Grate the potato and butternut squash into a large bowl. I used a box grater. Add the flour,salt and egg. Stir it all together and dump onto a board dusted with flour. Knead for about 4 minutes. Add more flour if needed. I did use at least 3/4 Cups more of the flour it's so humid here. Try not to add to much if you can. Cut dough into 6 balls. One at a time roll out rope style and cut into 1 inch peices. Try to roll the little gnocchi off the end of a floured fork. You can maybe look on youtube for a tutorial. Set aside while you make the sauce.

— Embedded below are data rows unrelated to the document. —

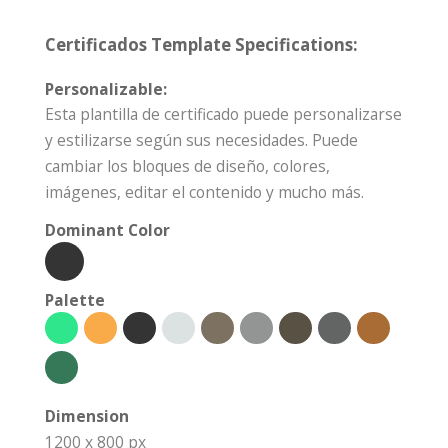
Certificados Template Specifications:
Personalizable:
Esta plantilla de certificado puede personalizarse
y estilizarse según sus necesidades. Puede
cambiar los bloques de diseño, colores,
imágenes, editar el contenido y mucho más.
Dominant Color
Palette
Dimension
1200 x 800 px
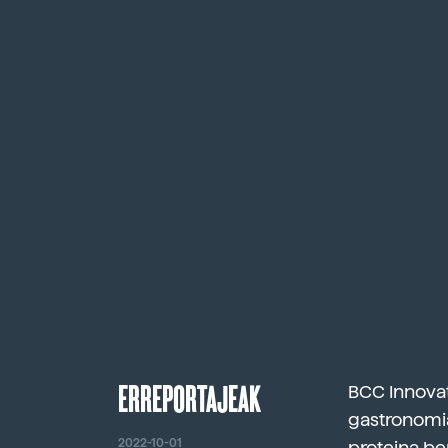
ERREPORTAJEAK
BCC Innovat
gastronomia
2022-10-01
proteina be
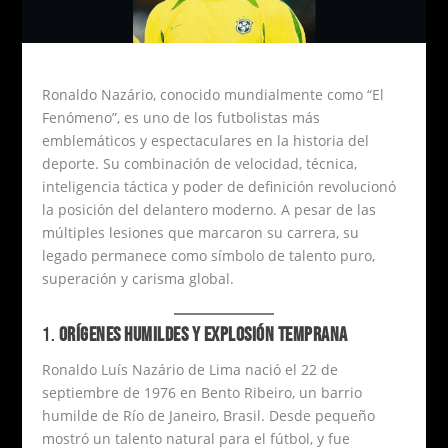
Ronaldo Nazário, conocido mundialmente como “El
Fenómeno”, es uno de los futbolistas más
emblemáticos y espectaculares en la historia del
deporte. Su combinación de velocidad, técnica,
inteligencia táctica y poder de definición revolucionó
la posición del delantero moderno. A pesar de las
múltiples lesiones que marcaron su carrera, su
legado permanece como símbolo de talento puro,
superación y carisma global.
1.
ORÍGENES HUMILDES Y EXPLOSIÓN TEMPRANA
Ronaldo Luís Nazário de Lima nació el 22 de
septiembre de 1976 en Bento Ribeiro, un barrio
humilde de Río de Janeiro, Brasil. Desde pequeño
mostró un talento natural para el fútbol, y fue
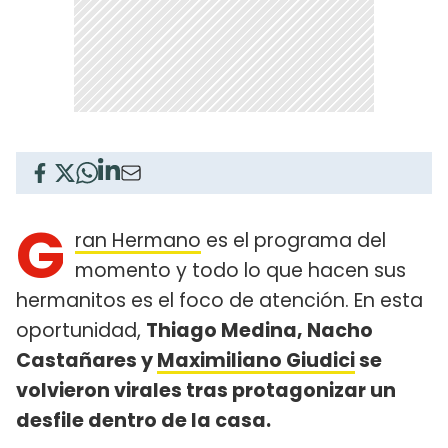
G
ran Hermano
es el programa del
momento y todo lo que hacen sus
hermanitos es el foco de atención. En esta
oportunidad,
Thiago Medina, Nacho
Castañares y
Maximiliano Giudici
se
volvieron virales tras protagonizar un
desfile dentro de la casa.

Pomodoro Sauce form foodiecrush.com
¼ cup extra virgin olive oil
4 stems fresh Italian flat leaf parsley
4 stems fresh oregano
2 stems fresh rosemary
2 stems fresh basil, plus 2 more stems for garnish
½ yellow onion, diced
3 cloves garlic, pressed or minced
1 28 tomatoes
Kosher salt and freshly ground black pepper
Pinch of red pepper flakes
¼ cup heavy cream
1 16-ounce package potato gnocchi or make your own
8 ounces cherry size mozzarella balls, cut in half, I didn't use this
½ cup freshly grated Parmesan cheese
Add ¼ cup olive oil to a 10-inch high sided sauté pan or a saucepan over medium heat. Add the parsley, oregano, rosemary and 2 stems of basil and cook for about 5 minutes or until the herbs become crisp. Remove the herbs and discard then add the onion and garlic to the oil, lowering the heat if needed so the onions cook gently and don't brown. Cook until the onions are transparent, about 5-7 minutes, then crush the tomatoes with your hand and add to the pan with juice. Season with kosher salt, freshly ground black pepper and red pepper flakes and simmer for 30-40 minutes or until the sauce reduces and thicken, stirring occasionally. Stir in the heavy cream and remove from the heat. Add the gnocchi to this pan.